(Entries taken from a collection)
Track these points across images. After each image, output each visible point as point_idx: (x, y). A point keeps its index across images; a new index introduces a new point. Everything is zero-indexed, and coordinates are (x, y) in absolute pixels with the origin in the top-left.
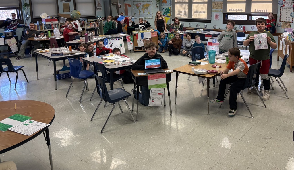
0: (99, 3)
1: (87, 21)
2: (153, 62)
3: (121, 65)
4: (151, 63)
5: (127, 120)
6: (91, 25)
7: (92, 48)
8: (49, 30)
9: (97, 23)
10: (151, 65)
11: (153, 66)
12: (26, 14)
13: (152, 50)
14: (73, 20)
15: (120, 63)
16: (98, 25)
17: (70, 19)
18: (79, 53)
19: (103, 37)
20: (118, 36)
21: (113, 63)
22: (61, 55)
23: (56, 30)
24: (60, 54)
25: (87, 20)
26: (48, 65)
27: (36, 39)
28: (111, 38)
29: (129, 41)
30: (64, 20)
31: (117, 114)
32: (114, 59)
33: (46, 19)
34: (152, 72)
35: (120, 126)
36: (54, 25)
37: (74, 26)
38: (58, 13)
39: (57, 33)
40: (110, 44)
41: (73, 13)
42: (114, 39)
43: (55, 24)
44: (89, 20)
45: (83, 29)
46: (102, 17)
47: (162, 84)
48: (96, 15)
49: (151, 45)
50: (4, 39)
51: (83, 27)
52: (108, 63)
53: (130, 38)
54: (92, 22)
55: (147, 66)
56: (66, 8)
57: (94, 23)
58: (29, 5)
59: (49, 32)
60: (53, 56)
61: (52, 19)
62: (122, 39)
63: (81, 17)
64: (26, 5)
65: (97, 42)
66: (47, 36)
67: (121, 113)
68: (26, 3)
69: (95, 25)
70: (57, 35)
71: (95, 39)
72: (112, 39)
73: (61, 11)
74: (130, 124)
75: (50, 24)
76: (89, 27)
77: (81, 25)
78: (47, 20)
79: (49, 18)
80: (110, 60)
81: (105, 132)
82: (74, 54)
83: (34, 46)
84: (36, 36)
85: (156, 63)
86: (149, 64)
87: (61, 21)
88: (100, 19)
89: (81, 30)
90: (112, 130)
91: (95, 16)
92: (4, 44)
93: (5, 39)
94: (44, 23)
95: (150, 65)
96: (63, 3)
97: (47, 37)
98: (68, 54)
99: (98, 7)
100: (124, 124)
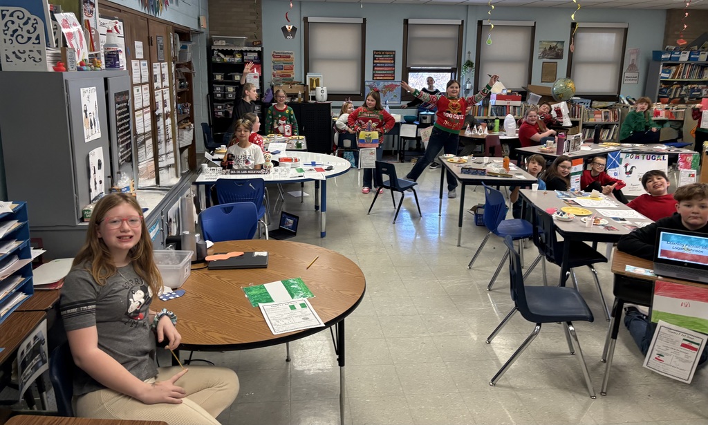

REQUIRED ACTION
Copy out all of the data above line for line, leaving out the pictures.

EXERCISE RESULT
Track these points across images. After each image, output each visible point as point_idx: (x, y). A point keeps its index across images; a new index introduces a new point. Everything is zero-indexed, and coordinates are (x, y) in absolute pixels with the origin in the top-left.
0: (99, 3)
1: (87, 21)
2: (153, 62)
3: (121, 65)
4: (151, 63)
5: (127, 120)
6: (91, 25)
7: (92, 48)
8: (49, 30)
9: (97, 23)
10: (151, 65)
11: (153, 66)
12: (26, 14)
13: (152, 50)
14: (73, 20)
15: (120, 63)
16: (98, 25)
17: (70, 19)
18: (79, 53)
19: (103, 37)
20: (118, 36)
21: (113, 63)
22: (61, 55)
23: (56, 30)
24: (60, 54)
25: (87, 20)
26: (48, 65)
27: (36, 39)
28: (111, 38)
29: (129, 41)
30: (64, 20)
31: (117, 114)
32: (114, 59)
33: (46, 19)
34: (152, 72)
35: (120, 126)
36: (54, 25)
37: (74, 26)
38: (58, 13)
39: (57, 33)
40: (110, 44)
41: (73, 13)
42: (114, 39)
43: (55, 24)
44: (89, 20)
45: (83, 29)
46: (102, 17)
47: (162, 84)
48: (96, 15)
49: (151, 45)
50: (4, 39)
51: (83, 27)
52: (108, 63)
53: (130, 38)
54: (92, 22)
55: (147, 66)
56: (66, 8)
57: (94, 23)
58: (29, 5)
59: (49, 32)
60: (53, 56)
61: (52, 19)
62: (122, 39)
63: (81, 17)
64: (26, 5)
65: (97, 42)
66: (47, 36)
67: (121, 113)
68: (26, 3)
69: (95, 25)
70: (57, 35)
71: (95, 39)
72: (112, 39)
73: (61, 11)
74: (130, 124)
75: (50, 24)
76: (89, 27)
77: (81, 25)
78: (47, 20)
79: (49, 18)
80: (110, 60)
81: (105, 132)
82: (74, 54)
83: (34, 46)
84: (36, 36)
85: (156, 63)
86: (149, 64)
87: (61, 21)
88: (100, 19)
89: (81, 30)
90: (112, 130)
91: (95, 16)
92: (4, 44)
93: (5, 39)
94: (44, 23)
95: (150, 65)
96: (63, 3)
97: (47, 37)
98: (68, 54)
99: (98, 7)
100: (124, 124)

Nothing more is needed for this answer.